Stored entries
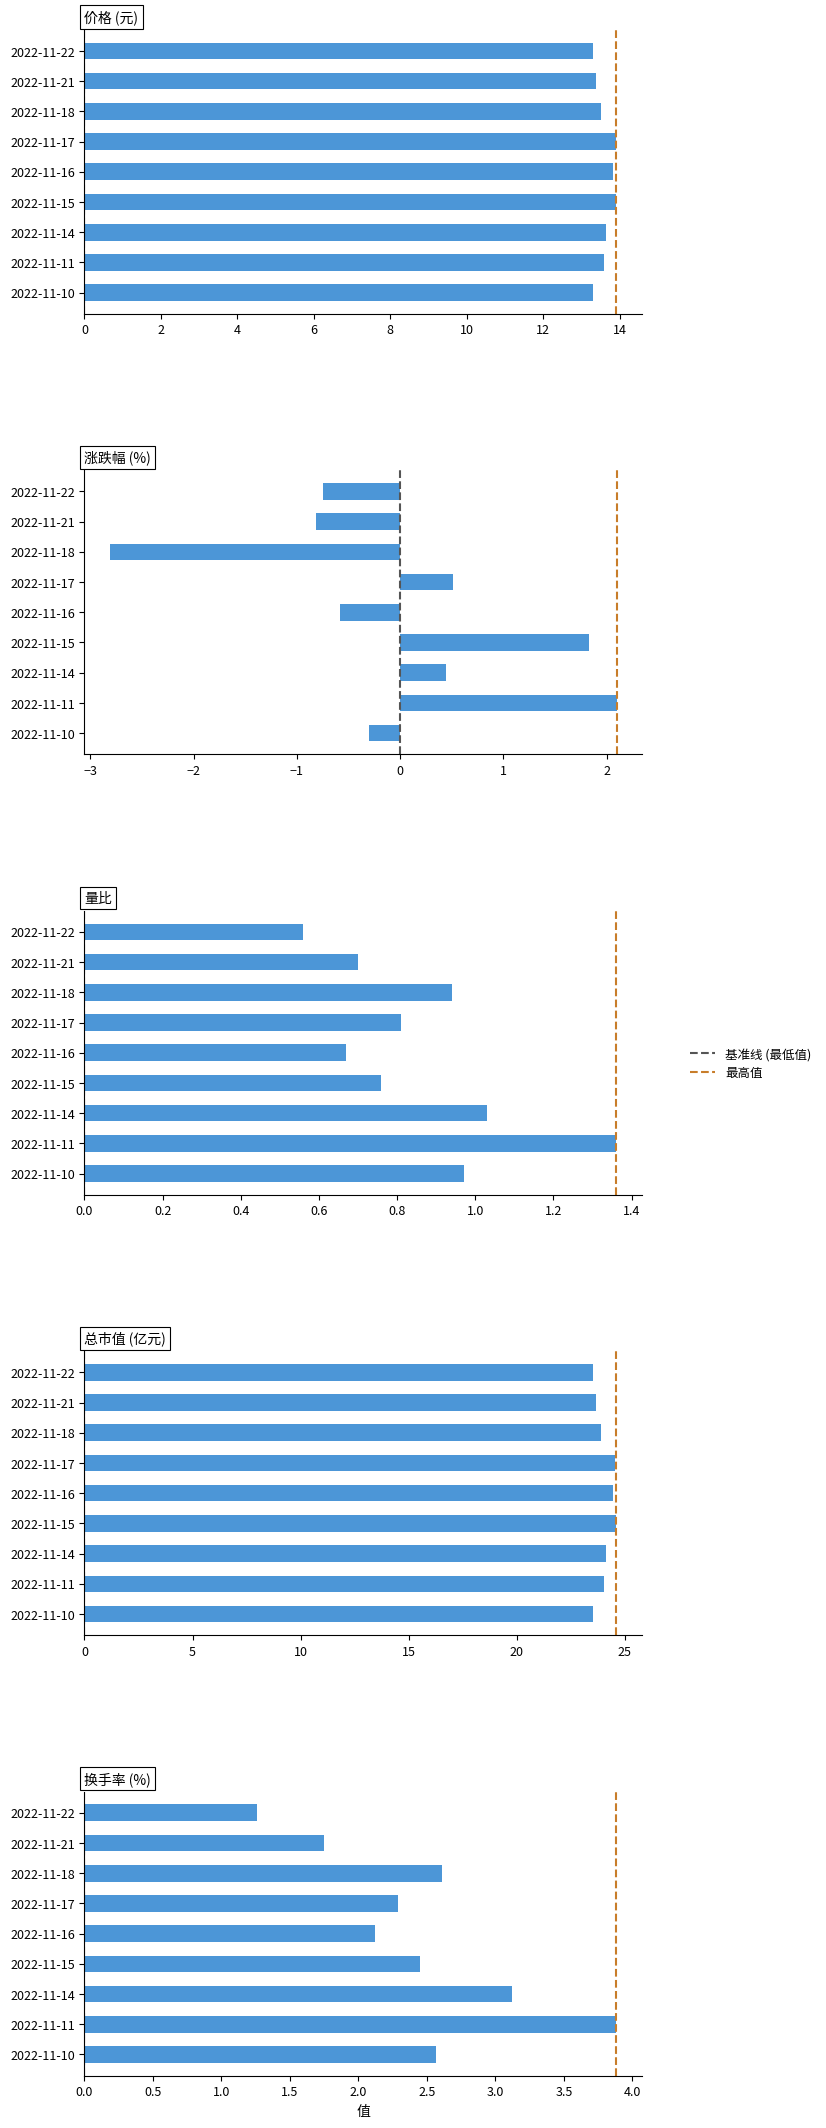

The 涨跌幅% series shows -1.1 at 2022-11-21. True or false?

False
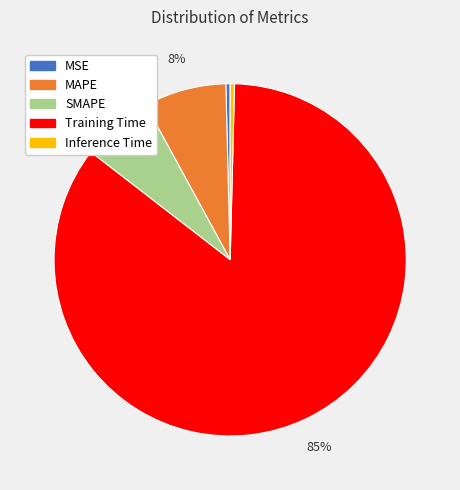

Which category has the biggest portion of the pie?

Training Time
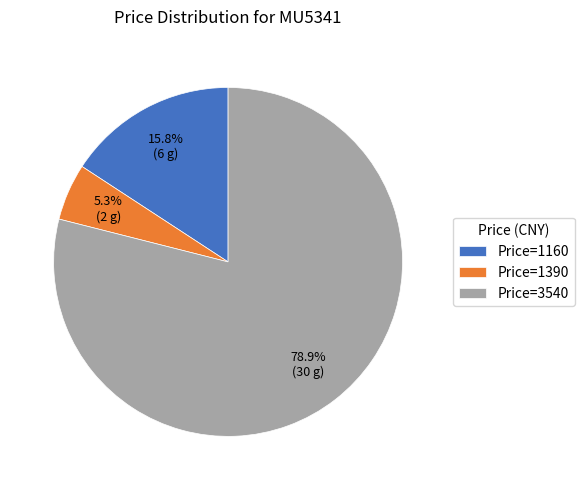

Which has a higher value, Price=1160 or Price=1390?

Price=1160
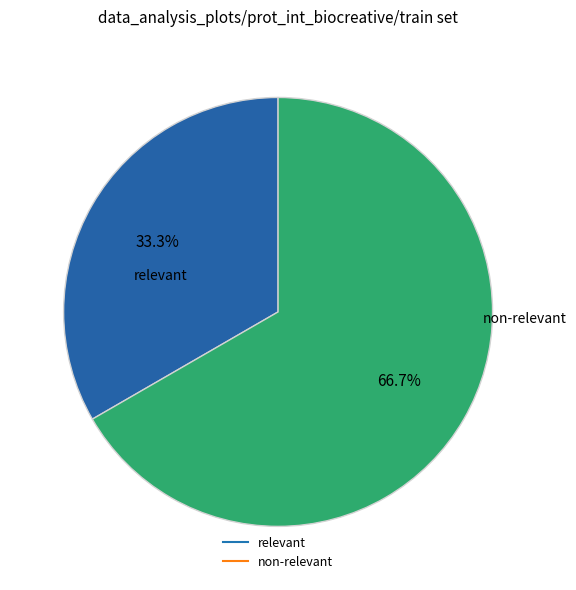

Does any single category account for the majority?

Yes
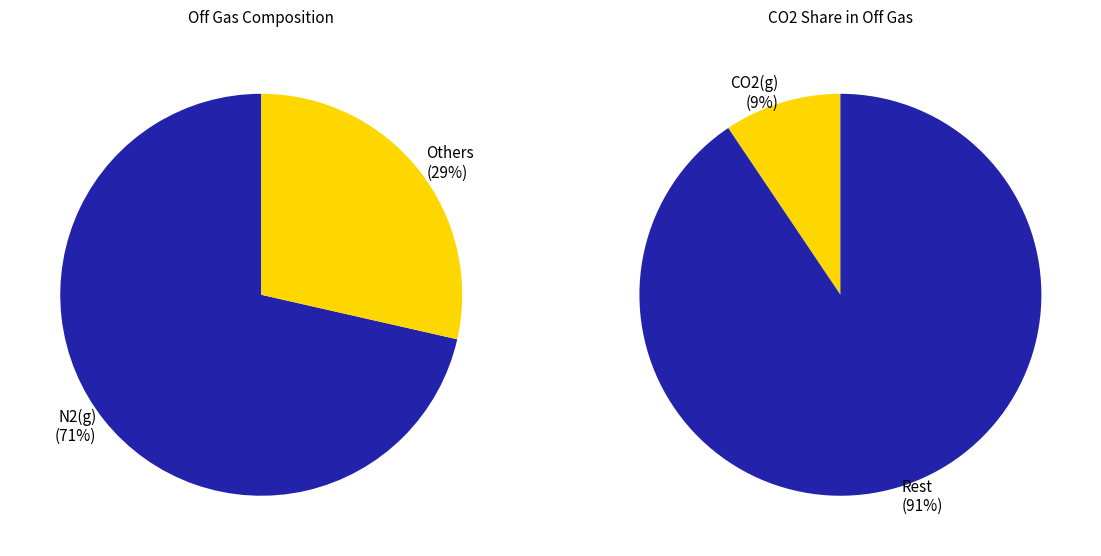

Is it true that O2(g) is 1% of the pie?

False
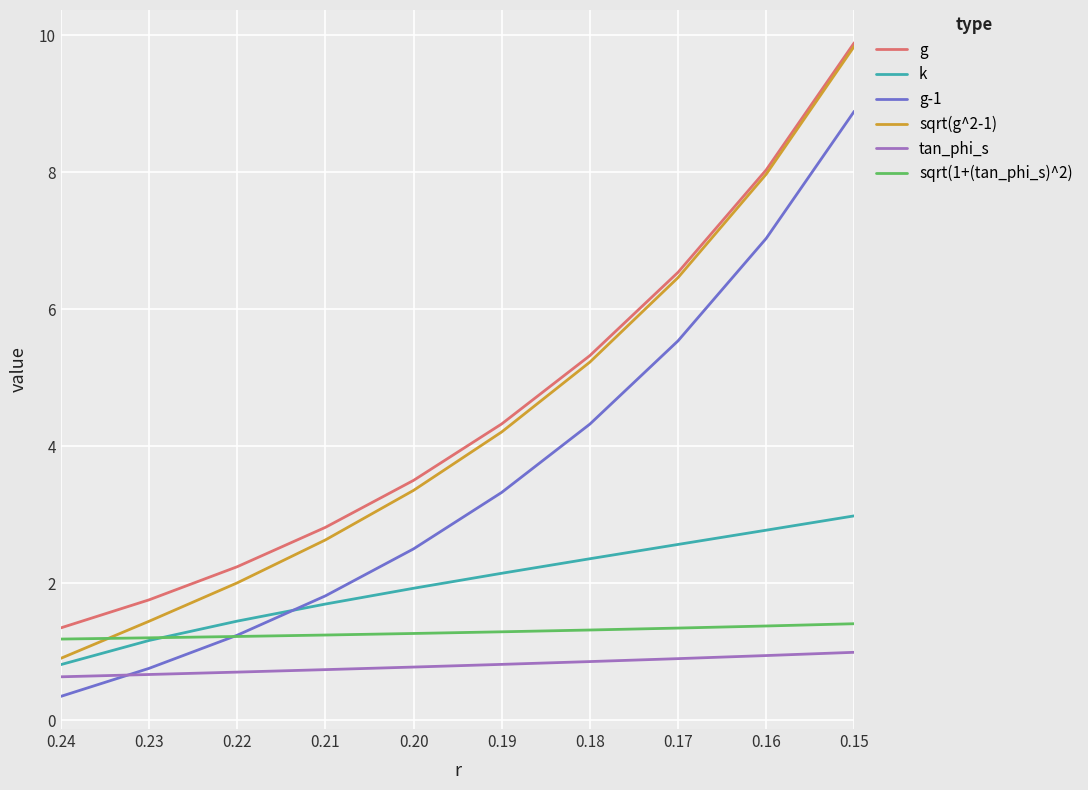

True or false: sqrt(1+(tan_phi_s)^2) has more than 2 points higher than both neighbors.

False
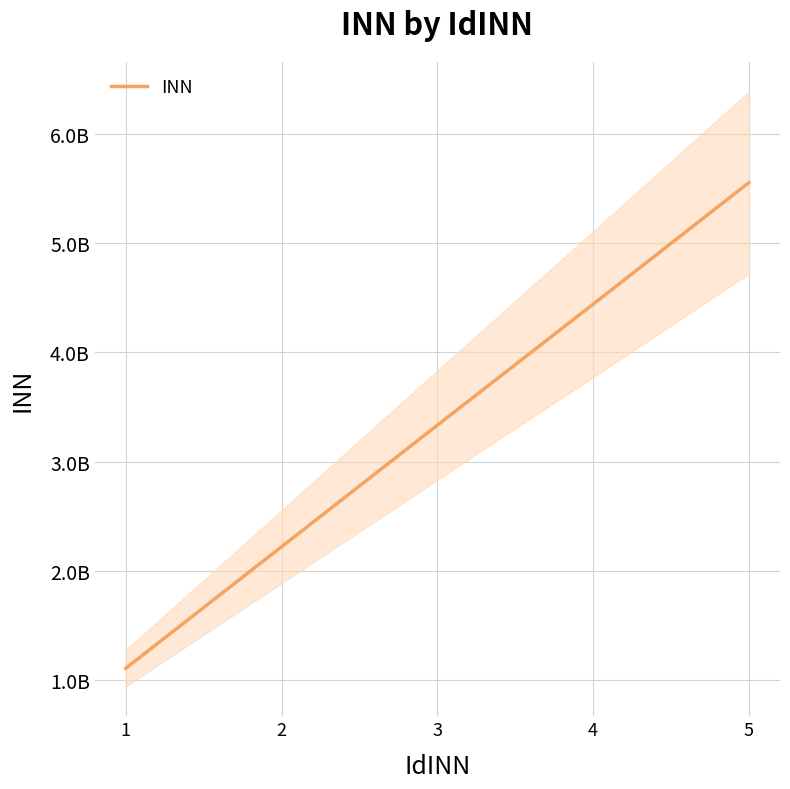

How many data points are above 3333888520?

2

What is being asked: Turn the records into a numbered list, from the line that contains "Is it true that O2(g) is 1% of the pie?" through the end of the records, leaving out blank lines and pictures.

Answer box:
1. Is it true that O2(g) is 1% of the pie?
2. False
3. True or false: sqrt(1+(tan_phi_s)^2) has more than 2 points higher than both neighbors.
4. False
5. How many data points are above 3333888520?
6. 2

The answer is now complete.